- TASK GOAL
Whenever a line in the data contains "Advanced", show that line.

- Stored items
>>

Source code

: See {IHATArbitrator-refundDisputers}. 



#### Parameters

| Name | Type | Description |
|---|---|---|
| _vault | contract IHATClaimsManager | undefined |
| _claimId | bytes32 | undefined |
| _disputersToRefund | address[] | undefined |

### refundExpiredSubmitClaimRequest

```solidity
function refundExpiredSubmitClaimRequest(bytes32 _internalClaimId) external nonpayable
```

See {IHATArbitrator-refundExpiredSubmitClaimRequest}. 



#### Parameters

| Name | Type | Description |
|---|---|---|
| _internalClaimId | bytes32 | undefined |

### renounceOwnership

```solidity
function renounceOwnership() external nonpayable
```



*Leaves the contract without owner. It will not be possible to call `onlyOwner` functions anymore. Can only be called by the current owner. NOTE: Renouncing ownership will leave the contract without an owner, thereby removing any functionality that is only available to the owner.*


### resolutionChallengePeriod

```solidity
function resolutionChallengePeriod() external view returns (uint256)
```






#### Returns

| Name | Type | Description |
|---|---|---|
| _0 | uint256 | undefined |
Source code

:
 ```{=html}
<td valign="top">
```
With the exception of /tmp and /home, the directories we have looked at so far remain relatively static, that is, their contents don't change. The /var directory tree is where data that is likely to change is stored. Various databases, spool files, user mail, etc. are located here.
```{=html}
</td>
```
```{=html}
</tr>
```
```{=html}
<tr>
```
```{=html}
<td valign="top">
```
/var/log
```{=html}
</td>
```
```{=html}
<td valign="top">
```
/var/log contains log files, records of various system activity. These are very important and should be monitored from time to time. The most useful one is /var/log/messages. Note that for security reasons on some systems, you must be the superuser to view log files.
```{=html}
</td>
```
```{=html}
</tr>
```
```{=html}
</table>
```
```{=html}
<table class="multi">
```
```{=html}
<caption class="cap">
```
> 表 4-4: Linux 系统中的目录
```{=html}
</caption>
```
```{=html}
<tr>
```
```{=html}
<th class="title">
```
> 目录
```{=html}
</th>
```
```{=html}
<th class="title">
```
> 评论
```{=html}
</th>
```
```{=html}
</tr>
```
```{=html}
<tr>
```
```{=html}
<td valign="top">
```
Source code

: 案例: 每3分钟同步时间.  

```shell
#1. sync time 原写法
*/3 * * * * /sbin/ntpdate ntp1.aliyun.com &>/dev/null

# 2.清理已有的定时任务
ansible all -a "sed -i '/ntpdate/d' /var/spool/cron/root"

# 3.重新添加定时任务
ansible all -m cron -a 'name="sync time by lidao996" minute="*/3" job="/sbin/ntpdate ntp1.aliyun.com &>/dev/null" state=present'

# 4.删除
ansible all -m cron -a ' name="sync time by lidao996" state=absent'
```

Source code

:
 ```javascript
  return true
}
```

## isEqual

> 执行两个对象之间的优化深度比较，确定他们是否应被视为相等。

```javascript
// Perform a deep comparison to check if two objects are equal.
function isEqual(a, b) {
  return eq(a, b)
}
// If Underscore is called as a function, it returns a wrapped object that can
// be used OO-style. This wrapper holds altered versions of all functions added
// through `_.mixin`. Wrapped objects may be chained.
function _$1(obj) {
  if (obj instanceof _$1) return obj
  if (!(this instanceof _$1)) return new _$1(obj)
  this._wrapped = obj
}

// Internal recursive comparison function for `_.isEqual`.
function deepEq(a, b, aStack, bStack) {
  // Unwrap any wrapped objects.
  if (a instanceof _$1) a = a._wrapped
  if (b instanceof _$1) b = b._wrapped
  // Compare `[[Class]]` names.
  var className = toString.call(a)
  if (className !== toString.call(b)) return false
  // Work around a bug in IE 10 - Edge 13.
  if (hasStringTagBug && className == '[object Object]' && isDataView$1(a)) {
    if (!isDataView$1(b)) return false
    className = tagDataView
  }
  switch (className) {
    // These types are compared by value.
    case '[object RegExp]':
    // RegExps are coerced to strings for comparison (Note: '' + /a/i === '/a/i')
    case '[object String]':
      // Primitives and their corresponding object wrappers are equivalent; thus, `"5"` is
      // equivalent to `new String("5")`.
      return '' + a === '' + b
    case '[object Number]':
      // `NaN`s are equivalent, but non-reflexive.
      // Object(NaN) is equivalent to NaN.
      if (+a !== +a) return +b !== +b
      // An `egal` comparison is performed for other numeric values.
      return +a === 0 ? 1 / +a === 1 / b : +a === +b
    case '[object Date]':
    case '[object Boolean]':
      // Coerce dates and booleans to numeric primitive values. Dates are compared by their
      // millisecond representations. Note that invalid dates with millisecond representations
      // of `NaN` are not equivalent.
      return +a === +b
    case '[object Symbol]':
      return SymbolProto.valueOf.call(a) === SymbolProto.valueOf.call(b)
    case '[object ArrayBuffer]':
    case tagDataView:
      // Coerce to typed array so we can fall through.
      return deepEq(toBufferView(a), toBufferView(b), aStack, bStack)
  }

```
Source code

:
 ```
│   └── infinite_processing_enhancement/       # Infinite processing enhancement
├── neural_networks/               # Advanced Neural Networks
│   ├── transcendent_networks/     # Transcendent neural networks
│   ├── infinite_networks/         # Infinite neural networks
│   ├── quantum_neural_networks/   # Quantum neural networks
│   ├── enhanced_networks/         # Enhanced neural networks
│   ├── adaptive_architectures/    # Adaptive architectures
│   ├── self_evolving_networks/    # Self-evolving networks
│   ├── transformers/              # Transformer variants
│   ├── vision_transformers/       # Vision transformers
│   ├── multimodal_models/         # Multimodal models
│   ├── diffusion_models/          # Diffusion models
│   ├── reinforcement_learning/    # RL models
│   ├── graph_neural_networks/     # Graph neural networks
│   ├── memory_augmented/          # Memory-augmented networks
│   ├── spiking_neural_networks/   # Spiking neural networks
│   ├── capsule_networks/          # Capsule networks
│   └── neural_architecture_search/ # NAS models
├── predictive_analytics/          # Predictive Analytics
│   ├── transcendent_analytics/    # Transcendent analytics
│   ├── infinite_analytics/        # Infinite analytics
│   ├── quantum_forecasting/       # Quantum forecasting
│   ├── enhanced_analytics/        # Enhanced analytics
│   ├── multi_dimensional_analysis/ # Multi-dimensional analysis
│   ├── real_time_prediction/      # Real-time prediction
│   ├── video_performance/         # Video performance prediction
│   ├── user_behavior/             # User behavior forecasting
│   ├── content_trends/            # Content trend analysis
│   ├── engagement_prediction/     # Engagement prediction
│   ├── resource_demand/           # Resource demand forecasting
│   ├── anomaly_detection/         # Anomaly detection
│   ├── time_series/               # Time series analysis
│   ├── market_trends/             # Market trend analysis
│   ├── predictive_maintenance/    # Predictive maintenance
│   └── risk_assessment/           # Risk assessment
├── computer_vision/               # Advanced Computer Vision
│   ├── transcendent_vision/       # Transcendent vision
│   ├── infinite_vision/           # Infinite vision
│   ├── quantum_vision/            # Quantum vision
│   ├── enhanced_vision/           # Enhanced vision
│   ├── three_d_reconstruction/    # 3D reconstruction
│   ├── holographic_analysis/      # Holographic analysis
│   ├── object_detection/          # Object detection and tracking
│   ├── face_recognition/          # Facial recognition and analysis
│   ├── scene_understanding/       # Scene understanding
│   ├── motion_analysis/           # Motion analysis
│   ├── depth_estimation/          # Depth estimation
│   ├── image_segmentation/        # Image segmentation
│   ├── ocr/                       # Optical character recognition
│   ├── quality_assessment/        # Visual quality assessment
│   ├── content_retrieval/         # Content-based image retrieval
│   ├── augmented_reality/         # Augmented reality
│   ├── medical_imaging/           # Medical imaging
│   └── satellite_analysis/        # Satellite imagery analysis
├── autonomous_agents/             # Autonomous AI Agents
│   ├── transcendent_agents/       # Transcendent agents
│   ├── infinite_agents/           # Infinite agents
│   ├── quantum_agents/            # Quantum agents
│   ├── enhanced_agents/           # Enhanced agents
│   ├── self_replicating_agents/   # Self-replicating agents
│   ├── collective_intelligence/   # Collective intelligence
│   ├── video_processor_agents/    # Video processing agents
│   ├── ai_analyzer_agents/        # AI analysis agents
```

<<

- TASK RESPONSE
├── neural_networks/               # Advanced Neural Networks
├── computer_vision/               # Advanced Computer Vision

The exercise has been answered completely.